H-1B Filings for FY 2016: The Countdown to April 1 Has Begun


Haynes and Boone, LLP’s Immigration Practice Group reminds employers with a need for Cap-Subject H-1B petitions – those applications that are subject to the annual numerical limit – that the filing window for Fiscal Year 2016 will open on April 1, 2015. Although an increase in the H-1B Cap was proposed as part of executive action immigration reform, no change has occurred. As such, the number of filed petitions is expected to exceed the Cap once again.

Over the last two years, the Cap has been reached within the first week of the filing period. For Fiscal Year 2015, approximately 172,500 H-1B petitions were filed during the first week and United States Citizenship and Immigration Services (“USCIS”) used a computer-generated random selection process. Experts predict that the Cap will again be met in the first week due to the improving economy and increased workforce hiring. Given the recent trend, employers with a need for H-1B workers should contact their attorney as soon as possible to begin preparing these petitions.

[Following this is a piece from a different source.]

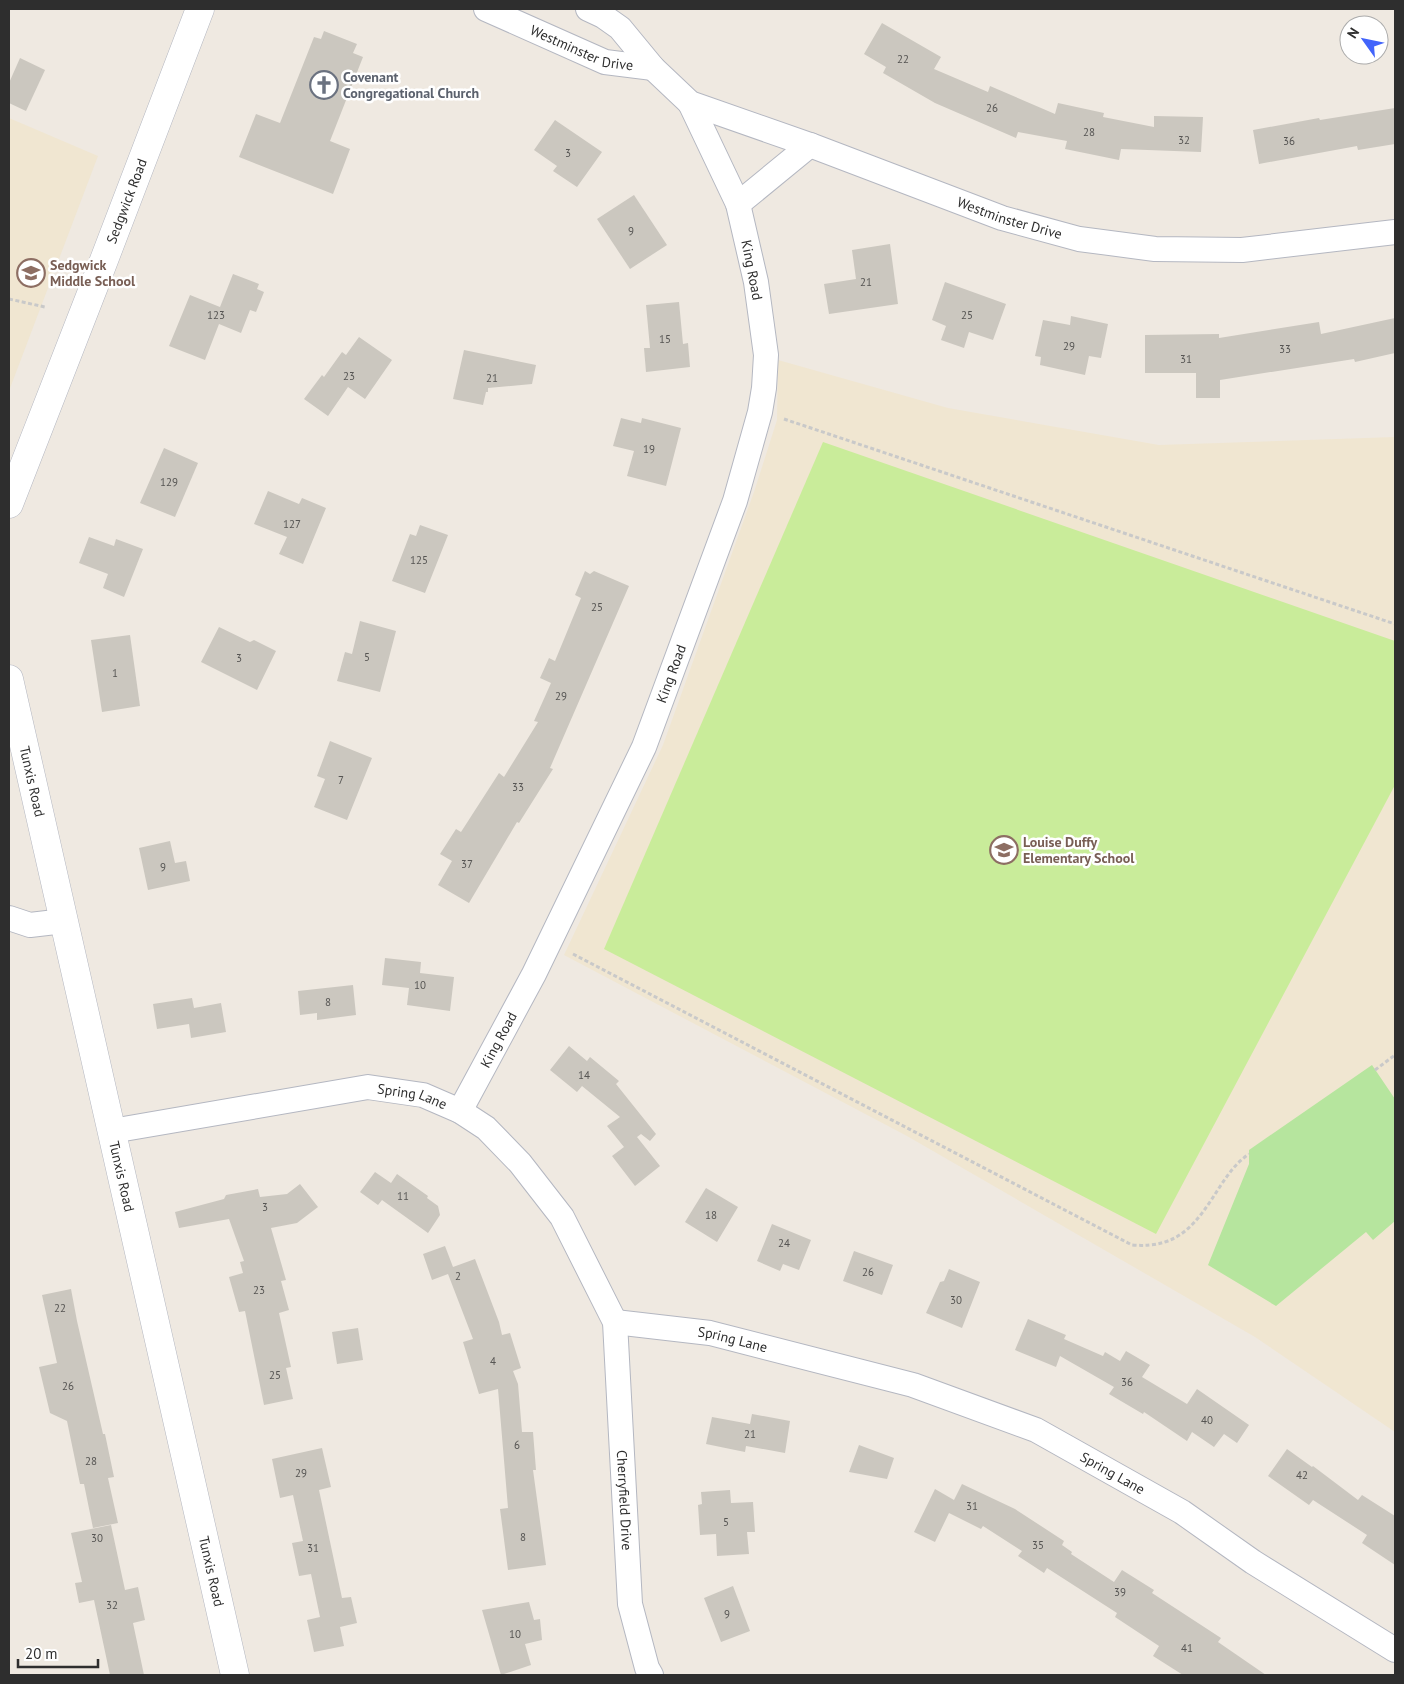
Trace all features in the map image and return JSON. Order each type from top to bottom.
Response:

The 2016 Fiscal Year runs from October 1, 2015 to September 30, 2016. Employers will be able to submit new H-1B petitions to USCIS beginning April 1, 2015 (six months before the start of the 2016 Fiscal Year) and approved beneficiaries will be able to commence their H-1B employment on October 1, 2015. USCIS will accept only 65,000 regular petitions (including 6,800 set aside for employees from Chile and Singapore) and 20,000 U.S. Master’s degree (or higher) petitions. If the Cap is reached in the first few days of April 2015 as it was the last two years, USCIS is expected to institute a random lottery process to allocate the Cap amongst those who filed petitions.

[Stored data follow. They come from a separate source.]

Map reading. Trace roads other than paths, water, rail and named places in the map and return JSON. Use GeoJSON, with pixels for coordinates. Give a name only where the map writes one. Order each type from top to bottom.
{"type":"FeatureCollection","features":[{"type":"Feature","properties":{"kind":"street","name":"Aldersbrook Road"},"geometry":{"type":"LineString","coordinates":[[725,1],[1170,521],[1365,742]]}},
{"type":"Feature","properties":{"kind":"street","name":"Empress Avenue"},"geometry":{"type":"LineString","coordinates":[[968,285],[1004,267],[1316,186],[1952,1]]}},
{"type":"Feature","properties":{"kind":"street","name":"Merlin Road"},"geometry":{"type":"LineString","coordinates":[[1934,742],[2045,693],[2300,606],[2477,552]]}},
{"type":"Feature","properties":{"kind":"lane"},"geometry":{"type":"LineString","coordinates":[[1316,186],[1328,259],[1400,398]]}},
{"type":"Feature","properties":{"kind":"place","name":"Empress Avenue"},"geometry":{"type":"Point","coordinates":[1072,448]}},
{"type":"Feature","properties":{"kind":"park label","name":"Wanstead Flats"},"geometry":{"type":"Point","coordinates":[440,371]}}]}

Assessing Your Cap-Subject H-1B Needs

H-1B visas are available for specialty occupations requiring the attainment of a bachelor’s degree or its equivalent. For current or transferring employees, employers should consider who might need to file an H-1B for Fiscal Year 2015:

  • Identify F-1 or J-1 employees (working under their Optional Practical Training Employment Authorization Document) who will need a change of status to H-1B;
  • Determine whether any TN employees (NAFTA professionals) or H-1B1 employees (citizens of Chile and Singapore) might want an H-1B to be eligible to apply for adjustment of status to a permanent resident;
  • Review those employees who are on expiring O visas which are renewable in only one year increments (as compared to the three-year visa period under an H-1B);
  • Check whether your transferring employees who currently hold an H-1B have already been counted against the Cap (note: anyone who is coming to you from an employer that is exempt from the numerical limit (“Cap-Exempt”) will not have been counted toward the Cap and under that transfer, may now fall within the quota); and
  • Consider whether you employ someone in L-1B status (intra-company transferees with specialized knowledge) who might need to switch to an H-1B to gain an additional year of status.

Cap-Exempt Circumstances

Employers may be exempt from the numerical limit in certain situations. These Cap-Exempt situations include: higher education institutions and related non-profits; non-profit or government research organizations; and beneficiaries who have held H-1B status in the last six years (but have not exhausted their entire six-year period).